On Feb 17, 2012, at 2:45 PM, James Berry wrote:

> The idea behind Xcode 4.3, as I understand it, is that it can be a 
> first-class App Store app: it doesn't need to install anything as root, or 
> outside of its sandbox: it uses external installers for this (witness the 
> Command Line Tools installer, etc).
> 
> So if that is indeed the case, I have a question about some of the tools of 
> Xcode that are installed in /usr/bin: xcodebuild, xcode-select, xcrun, etc.
> 
> My questions are these:
> 
>       (1) Do these tools exist on a machine if Xcode has never been 
> installed? (i.e., are they part of the core os?)
> 
>       (2) Are these tools installed when Xcode 4.3 is first run? (or at some 
> later time?)
> 
>       (3) Are these tools installed only when the Command Line Tools 
> installer is run?
> 
> I don't have a virgin machine to use to get to the bottom of that, but if 
> anybody can help with answers it would be useful…

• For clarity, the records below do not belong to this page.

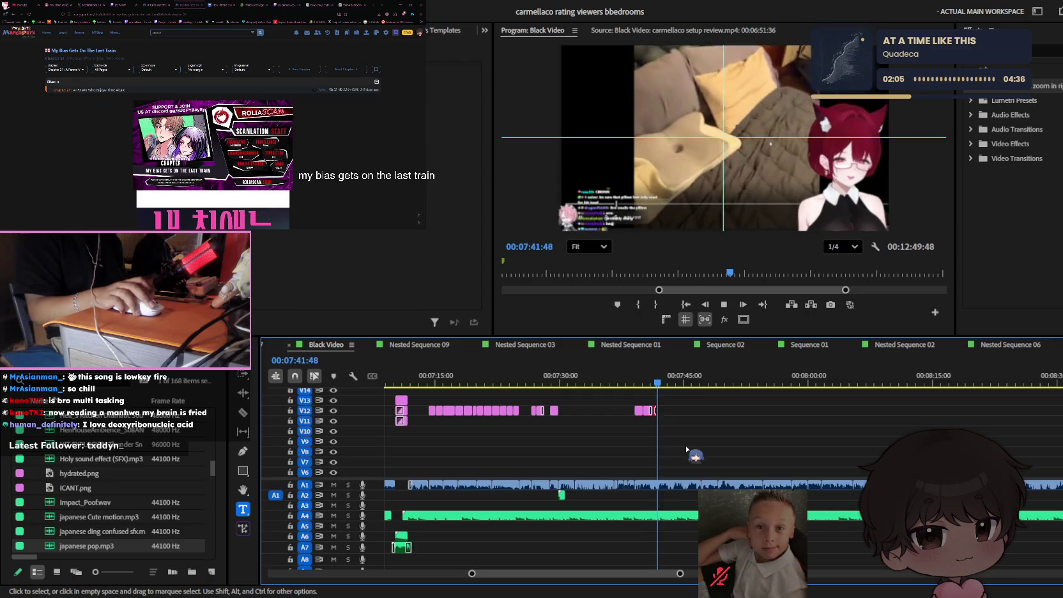
pyautogui.press('equal')
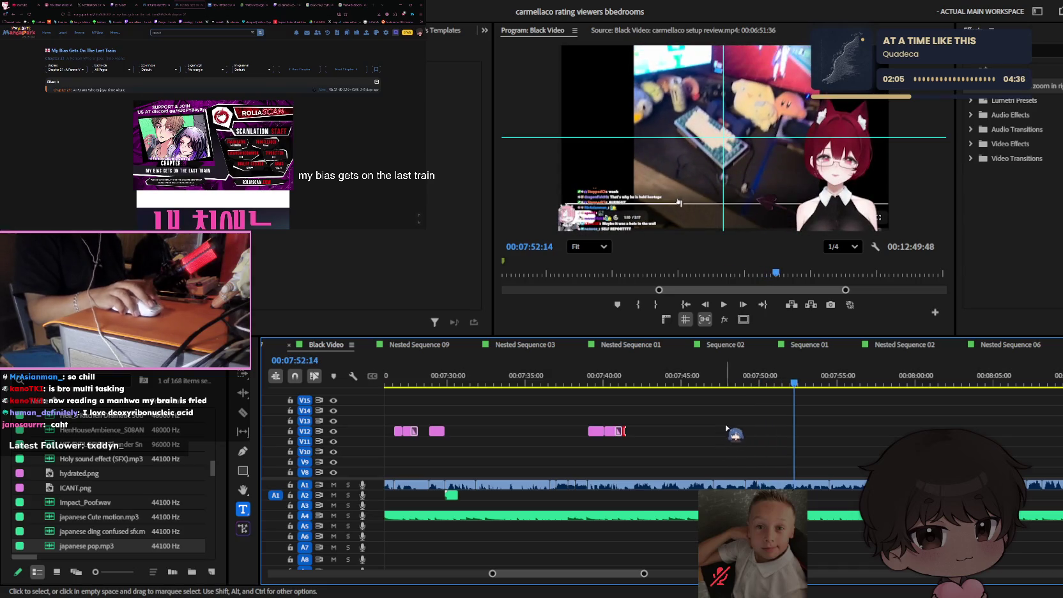
pyautogui.press('j')
pyautogui.press('=')
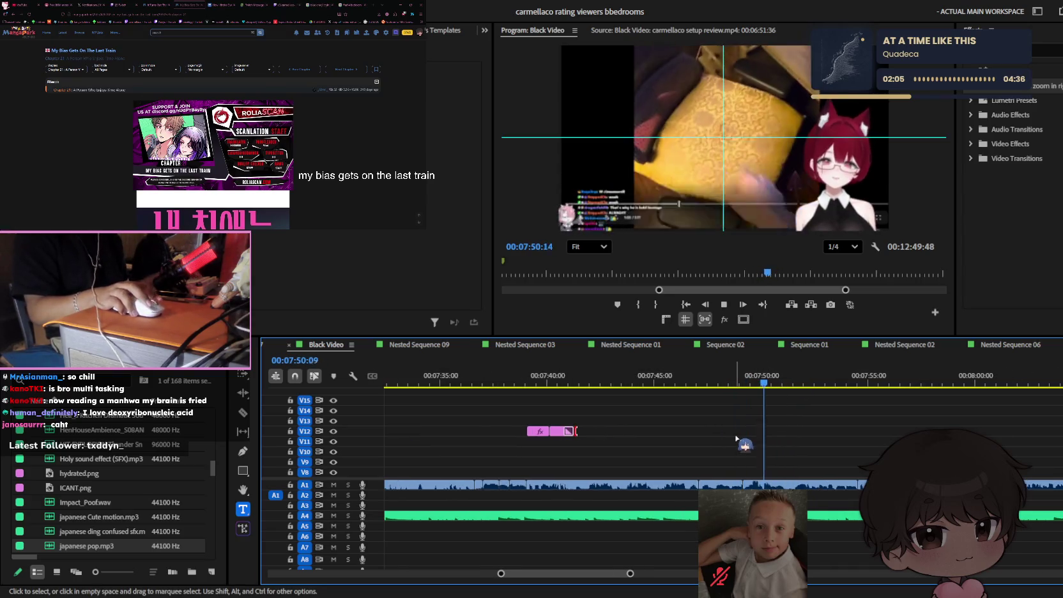
pyautogui.press('=')
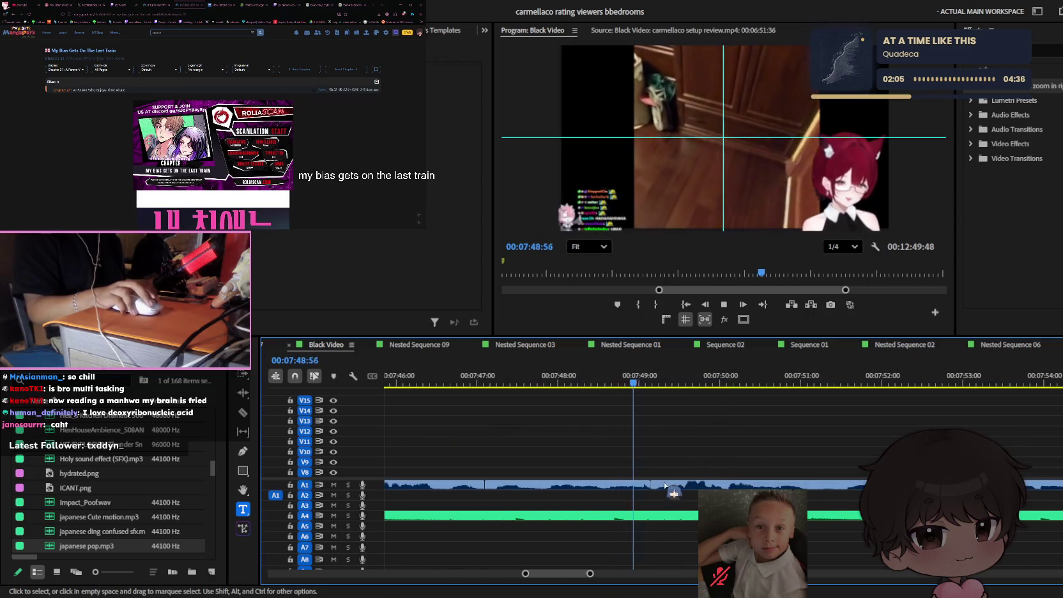
pyautogui.press('l')
pyautogui.press('minus')
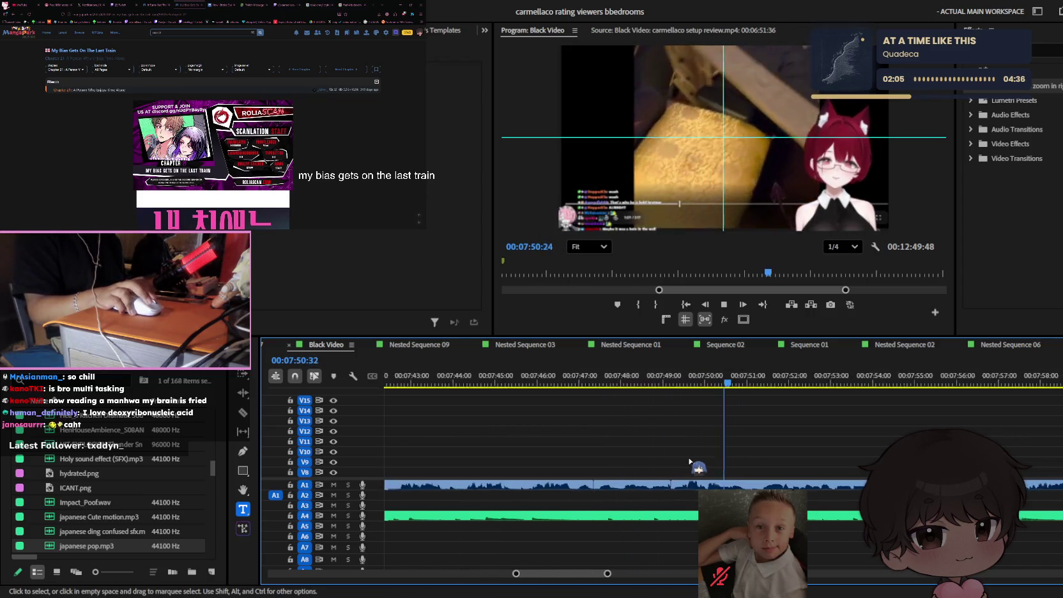
pyautogui.press('minus')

As a partial answer to my own question, it appears that these files are 
installed at least as part of the 10.7.3 update:

pkgutil --file-info /usr/bin/xcodebuild

shows that Xcode build was in the com.apple.pkg.update.os.10.7.3.11D50b.combo 
update, along with some other packages, such as 
com.apple.pkg.InstrumentsSystemSupport. (xcrun and xcode-select are in those 
packages too). So my early conclusion is that Apple saw Xcode 4.3 coming, and 
snuck these tools into the 10.7.3 update; this may be an oversimplification.